Benvenisti: With hindsight the answer is no. Let's assume the United Nations enforced the federation solution, the minority recommendation, instead of partition. That would have been disastrous for the Jewish people, there would have been no Jewish state, there would have been one-man, one-vote.
Thinking about it today, with the failure of the idea of partition, now that the demographic/ethnic proportions are the opposite of then (at present Jews are a majority, then the Arabs were a majority), it's safer to think in terms of a federated state or at least to give it a try. The fashion is no longer partition. Then, after WWII, world borders were fluid. Now the international borders are rigid, and the international community is more prone to think in terms of soft internal boundaries and federated states. So today maybe we should reopen the dilemma of 1947 and adjust it to the present situation.
bitterlemons: Were the 1947 borders--the Bosnia-like partition map of interlocking cantons--viable?
Benvenisti: They were not meant to be implemented. Especially in Jerusalem, Jaffa, western Galilee--the triangles and points where the cantons merged. Bosnia is a good example of a successful decision to maintain old rigid international boundaries but with soft borders inside. Had UNGAR 181 been implemented like at Dayton by the international community after a terrible war it could have worked. But this did not happen. Instead, the Jews saw UNGAR 181 as an opening to legitimize their state and expand. Ben Gurion said as much: this is what we take now.

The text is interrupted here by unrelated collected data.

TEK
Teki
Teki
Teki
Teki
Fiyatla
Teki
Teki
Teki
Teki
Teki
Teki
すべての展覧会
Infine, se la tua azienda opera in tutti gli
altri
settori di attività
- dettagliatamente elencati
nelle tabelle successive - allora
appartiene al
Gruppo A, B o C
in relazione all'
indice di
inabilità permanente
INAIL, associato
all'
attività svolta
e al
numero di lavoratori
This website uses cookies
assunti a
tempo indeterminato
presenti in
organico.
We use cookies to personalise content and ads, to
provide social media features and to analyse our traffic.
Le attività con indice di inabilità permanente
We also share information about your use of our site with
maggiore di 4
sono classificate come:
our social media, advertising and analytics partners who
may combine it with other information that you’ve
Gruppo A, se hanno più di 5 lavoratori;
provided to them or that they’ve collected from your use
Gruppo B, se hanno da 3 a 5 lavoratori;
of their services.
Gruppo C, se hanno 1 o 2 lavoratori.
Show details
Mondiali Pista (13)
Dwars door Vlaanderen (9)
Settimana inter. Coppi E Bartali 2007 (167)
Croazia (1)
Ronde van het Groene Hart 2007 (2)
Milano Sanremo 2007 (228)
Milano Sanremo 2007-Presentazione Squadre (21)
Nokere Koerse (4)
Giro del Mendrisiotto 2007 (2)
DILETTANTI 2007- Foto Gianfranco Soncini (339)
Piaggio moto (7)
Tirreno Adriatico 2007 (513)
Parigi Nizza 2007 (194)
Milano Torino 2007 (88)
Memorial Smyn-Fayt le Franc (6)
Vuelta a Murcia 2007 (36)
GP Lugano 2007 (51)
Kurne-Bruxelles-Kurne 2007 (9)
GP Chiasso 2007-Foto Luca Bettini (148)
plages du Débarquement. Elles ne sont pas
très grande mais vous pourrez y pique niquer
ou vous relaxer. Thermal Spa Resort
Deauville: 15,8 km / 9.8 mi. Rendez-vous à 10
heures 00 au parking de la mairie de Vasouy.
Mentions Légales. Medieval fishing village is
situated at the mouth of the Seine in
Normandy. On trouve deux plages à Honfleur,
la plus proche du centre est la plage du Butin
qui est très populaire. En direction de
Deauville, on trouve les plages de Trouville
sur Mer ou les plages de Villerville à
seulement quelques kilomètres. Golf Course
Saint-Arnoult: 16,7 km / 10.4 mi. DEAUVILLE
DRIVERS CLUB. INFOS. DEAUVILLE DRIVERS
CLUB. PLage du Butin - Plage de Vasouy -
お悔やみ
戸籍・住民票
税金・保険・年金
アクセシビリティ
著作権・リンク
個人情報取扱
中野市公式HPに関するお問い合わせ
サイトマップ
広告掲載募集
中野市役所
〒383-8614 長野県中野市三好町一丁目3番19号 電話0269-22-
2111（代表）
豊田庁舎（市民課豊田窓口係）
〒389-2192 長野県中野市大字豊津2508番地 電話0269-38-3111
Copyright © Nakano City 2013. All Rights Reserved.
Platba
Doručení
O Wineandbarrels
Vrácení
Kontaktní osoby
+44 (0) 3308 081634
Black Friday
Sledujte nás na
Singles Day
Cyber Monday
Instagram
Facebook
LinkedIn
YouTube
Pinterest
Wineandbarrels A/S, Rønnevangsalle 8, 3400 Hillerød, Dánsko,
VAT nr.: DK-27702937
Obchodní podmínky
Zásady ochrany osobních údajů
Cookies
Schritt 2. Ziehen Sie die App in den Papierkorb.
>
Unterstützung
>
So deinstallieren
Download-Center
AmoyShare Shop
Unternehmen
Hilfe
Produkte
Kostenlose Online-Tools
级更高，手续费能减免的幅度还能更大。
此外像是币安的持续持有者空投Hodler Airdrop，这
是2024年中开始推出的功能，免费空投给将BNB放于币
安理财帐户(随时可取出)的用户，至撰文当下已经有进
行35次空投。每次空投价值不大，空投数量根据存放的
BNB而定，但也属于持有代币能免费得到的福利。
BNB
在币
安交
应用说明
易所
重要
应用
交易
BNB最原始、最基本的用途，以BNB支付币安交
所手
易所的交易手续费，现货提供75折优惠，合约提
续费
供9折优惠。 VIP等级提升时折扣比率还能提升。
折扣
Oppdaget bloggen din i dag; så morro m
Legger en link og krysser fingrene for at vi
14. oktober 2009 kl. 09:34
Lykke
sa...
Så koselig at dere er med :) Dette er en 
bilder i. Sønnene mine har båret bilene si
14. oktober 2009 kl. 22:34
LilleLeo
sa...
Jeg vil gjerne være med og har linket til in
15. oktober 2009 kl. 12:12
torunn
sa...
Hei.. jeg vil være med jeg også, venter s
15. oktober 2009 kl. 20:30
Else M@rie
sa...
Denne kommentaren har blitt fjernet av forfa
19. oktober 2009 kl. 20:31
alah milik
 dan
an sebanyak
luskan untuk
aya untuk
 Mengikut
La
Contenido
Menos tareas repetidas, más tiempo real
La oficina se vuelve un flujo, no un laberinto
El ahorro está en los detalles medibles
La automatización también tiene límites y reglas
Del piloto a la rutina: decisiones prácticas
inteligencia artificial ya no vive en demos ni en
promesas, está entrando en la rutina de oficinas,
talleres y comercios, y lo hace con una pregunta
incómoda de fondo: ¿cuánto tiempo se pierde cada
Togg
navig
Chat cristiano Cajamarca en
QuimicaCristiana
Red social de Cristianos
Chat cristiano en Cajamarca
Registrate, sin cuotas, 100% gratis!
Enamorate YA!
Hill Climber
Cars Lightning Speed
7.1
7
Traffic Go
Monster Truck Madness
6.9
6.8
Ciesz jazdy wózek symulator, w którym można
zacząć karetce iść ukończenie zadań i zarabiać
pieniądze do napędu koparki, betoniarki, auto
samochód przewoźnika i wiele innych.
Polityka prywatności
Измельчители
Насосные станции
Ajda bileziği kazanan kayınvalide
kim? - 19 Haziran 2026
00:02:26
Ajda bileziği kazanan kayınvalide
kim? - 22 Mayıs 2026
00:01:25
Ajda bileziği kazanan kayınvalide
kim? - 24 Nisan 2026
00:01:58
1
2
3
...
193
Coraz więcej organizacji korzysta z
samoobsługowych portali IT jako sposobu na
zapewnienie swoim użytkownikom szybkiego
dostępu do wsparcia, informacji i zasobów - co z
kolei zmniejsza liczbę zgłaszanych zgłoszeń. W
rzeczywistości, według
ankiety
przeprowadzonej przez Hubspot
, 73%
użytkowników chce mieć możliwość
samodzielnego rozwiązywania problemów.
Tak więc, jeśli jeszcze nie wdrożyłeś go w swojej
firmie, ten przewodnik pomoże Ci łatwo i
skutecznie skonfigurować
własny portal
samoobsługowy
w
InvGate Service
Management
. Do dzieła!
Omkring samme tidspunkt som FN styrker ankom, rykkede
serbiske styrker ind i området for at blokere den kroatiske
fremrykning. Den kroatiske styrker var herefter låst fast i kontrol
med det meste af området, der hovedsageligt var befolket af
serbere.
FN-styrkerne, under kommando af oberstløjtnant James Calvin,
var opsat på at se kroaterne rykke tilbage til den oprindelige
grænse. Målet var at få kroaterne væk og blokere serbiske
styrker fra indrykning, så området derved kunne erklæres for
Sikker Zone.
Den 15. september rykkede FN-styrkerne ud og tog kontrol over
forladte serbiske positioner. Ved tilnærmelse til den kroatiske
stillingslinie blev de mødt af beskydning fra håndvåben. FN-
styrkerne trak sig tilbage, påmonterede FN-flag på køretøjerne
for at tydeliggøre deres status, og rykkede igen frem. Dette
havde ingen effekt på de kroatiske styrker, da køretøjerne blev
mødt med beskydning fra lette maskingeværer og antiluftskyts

So if you think in terms of bi-zonal confederation as in Bosnia or Cyprus the answer is yes, the borders were viable. For this you need an atmosphere of cooperation and agreement to demographic status quo and this was not the case. Instead, one side (the Arabs) was weak and militarily aggressive, while the other was dynamic, wanting to bring millions of Jews to Israel, based on the UNGAR 181 foothold. The raison d'etre of the Jewish acceptance of the partition plan was a Zionist plan to expand. We should be proud that we strategically won that diplomatic battle and made it the foundation of a state. But we did not, as the myth says, accept a compromise while the other side rejected it. The objective of UNGAR 181 was not to solve the conflict from the Jews' point of view, but rather to create a Jewish state as a safe haven for victims of the Holocaust. The rest is commentary.
bitterlemons: UNGAR 181 has returned to Israeli parlance in the last few years, in the context of the peace process, because it provides the international legal foundation for Israel as a Jewish state. Suppose the Arabs had accepted it in 1947.
Benvenisti: If we suppose the Arabs embraced UNGAR 181, this would mean an internationalized Jerusalem, the 1947 borders, equal rights for Palestinians in the Jewish state, near demographic parity, and Jews forbidden to expropriate Arab lands. This is a typical ahistoric question, because it is trying to invoke something that was meant to deal with an entirely different situation of 57 years ago, so much so that in 1948 people like me were for partition, and now we support a federated state--just to show how things have changed.- Published 13/9/2004 (c) bitterlemons.org
Meron Benvenisti is former deputy mayor of Jerusalem, an historian, and a columnist for Haaretz.